Here’s the clincher: when the child Buddha was seated in meditation, the natural world around him recognized the profound nature of his practice. Throughout the day the sun and shadows moved as they always do, but the shade of the Roseapple tree under which the child was seated did not. The boy was carefully shaded all day.

When I heard this story during the retreat (not for the first time), tears came to my eyes and my heart swelled in my chest. I recognized how much I wanted it to be true that all is One – including the Buddha, me, and the natural world. I wanted the trees to care. I wanted the universe to be One Body such that all parts of it will support something good, just as it will deal with something bad by isolating and fighting it the way our own body’s immune system will.

Then I realized that my heart doesn’t doubt. This so-called “heart” part of me has never doubted the transcendent nature of reality, which I experience most clearly when I look at a songbird. There it is: the loving, transcendent nature of reality shining through life.

When I write about, or think about it, my mind still makes arguments against it. “What do you mean?” it asks. “Where is this transcendent nature, and how can you know it’s benevolent? What about evil and injustice and sadness?” And on and on. The mind can whittle away at Faith like a termite. It tells me I’m succumbing to irrational wishful thinking.
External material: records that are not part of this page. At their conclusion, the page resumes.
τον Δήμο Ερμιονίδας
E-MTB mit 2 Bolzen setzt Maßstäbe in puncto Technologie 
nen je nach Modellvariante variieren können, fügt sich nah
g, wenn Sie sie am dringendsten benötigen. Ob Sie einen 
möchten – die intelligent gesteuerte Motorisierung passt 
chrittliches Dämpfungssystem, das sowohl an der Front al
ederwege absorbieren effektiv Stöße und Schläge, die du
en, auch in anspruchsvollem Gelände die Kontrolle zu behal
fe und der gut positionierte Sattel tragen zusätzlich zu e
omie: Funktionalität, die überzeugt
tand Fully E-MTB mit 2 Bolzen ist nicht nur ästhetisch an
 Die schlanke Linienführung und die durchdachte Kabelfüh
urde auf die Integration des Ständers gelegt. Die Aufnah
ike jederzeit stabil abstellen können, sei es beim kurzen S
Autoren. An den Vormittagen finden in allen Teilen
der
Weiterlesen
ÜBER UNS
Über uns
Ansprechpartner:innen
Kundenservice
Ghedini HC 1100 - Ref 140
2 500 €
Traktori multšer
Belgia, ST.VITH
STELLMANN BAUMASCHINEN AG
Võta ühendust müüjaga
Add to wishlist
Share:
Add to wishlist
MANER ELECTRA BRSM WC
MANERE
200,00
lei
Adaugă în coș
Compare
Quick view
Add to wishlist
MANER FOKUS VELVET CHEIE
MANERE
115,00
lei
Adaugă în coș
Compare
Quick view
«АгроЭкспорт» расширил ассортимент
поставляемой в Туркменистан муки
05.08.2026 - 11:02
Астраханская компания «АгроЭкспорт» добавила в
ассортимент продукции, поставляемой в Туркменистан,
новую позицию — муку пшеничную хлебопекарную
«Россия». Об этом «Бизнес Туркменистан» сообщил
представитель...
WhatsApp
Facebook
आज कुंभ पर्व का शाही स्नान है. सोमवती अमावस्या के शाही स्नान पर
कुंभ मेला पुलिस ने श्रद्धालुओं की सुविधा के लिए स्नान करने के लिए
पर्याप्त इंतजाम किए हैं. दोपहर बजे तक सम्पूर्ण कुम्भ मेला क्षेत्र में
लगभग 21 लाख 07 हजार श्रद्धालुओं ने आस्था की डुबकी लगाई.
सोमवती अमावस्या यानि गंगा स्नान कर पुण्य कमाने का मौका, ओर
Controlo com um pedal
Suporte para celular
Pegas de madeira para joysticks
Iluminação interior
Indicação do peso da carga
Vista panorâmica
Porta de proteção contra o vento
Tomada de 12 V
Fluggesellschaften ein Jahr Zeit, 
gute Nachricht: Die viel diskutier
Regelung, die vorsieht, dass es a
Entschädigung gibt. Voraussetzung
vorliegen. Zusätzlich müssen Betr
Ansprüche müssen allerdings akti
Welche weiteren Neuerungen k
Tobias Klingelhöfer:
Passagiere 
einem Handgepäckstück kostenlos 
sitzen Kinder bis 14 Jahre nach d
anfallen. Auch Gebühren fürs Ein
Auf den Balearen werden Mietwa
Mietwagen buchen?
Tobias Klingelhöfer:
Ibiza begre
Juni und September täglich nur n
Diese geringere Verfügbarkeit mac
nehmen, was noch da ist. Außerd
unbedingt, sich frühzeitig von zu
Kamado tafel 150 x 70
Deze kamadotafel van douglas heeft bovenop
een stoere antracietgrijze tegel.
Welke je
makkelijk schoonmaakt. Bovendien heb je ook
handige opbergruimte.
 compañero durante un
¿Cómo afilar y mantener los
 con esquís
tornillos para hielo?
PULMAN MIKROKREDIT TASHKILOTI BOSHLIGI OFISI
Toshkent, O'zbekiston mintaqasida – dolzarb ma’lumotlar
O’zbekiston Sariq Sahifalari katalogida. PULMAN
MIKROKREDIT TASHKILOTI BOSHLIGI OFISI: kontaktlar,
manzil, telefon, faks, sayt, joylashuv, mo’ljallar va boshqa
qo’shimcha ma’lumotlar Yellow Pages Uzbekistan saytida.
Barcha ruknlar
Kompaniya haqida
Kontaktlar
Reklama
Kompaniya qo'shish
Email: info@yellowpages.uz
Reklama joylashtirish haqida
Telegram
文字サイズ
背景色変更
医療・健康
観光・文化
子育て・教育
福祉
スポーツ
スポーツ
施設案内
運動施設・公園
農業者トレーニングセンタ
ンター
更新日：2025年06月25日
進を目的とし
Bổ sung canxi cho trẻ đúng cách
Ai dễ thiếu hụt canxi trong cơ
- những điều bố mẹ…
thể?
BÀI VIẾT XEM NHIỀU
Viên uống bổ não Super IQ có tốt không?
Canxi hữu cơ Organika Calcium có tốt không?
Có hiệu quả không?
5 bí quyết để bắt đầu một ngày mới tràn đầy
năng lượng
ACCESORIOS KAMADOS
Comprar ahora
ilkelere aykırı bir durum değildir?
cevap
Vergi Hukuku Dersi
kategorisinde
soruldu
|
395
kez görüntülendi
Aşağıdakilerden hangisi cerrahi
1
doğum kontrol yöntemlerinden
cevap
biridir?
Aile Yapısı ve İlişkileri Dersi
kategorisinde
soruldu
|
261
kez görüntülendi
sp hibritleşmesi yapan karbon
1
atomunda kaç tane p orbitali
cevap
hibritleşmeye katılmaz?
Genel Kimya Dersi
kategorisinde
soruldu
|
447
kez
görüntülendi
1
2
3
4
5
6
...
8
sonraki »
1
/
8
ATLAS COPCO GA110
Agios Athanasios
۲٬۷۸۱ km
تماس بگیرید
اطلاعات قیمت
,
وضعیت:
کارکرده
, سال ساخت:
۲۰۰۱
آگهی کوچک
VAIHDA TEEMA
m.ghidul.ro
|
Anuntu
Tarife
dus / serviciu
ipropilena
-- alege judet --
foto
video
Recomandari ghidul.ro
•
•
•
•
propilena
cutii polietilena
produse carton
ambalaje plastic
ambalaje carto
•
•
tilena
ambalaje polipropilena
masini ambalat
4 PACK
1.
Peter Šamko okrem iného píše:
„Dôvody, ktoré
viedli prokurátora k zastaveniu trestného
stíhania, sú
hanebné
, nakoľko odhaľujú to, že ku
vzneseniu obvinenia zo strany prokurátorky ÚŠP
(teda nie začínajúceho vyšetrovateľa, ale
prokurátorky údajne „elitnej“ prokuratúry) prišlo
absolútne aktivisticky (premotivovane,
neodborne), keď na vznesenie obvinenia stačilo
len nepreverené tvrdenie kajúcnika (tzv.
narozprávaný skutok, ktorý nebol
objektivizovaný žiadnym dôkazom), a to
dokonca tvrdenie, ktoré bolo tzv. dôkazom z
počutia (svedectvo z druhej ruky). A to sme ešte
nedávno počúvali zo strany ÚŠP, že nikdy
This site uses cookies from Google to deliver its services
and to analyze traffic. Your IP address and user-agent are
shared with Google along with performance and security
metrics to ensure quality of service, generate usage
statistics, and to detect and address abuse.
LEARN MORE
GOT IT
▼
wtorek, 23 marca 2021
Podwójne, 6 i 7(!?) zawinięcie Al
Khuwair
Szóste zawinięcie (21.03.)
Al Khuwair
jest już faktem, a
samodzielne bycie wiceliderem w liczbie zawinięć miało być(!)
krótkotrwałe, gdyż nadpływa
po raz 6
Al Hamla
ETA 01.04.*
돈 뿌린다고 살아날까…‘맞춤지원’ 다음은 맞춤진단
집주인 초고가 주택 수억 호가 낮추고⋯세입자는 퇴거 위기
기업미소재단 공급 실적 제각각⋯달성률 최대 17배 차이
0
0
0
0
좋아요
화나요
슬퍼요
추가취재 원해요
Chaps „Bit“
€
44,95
But I can also directly experience reality with my heart, and this mode of experience is every bit as legitimate as understanding with the mind. When I witness acts of spontaneous compassion and generosity, when I see people respond to one another intimately, when I notice how many ways I am taken care of, I recognize It. Directly. Like there’s a God-meter in my chest. Oops – I used “God” again. (It’s pretty easy to do that as a former Catholic.) In Buddhism, we have word for It too – a word I’ve never resonated with until now: Dharmakaya. The Essence-body of Buddha.

We can’t look at Dharmakaya directly. That kind of looking involves the mind, and the Dharmakaya is beyond description or comprehension. However, we can know it because we are manifestations of it, and because it shines through life at certain times, clear as can be. Still, we can’t even look at our knowing directly – we can only experience it.

One last thing: I hope you will take my example and be honest about your doubts – to yourself, and to people you trust and respect. Cherish and hold your doubts even if they are painful, because they are your gateway into a deeper experience of the truth. Don’t let your pride at being a teacher, adult, senior, parent, priest, leader, entrepreneur, professional, etc. get in the way. Everybody doubts.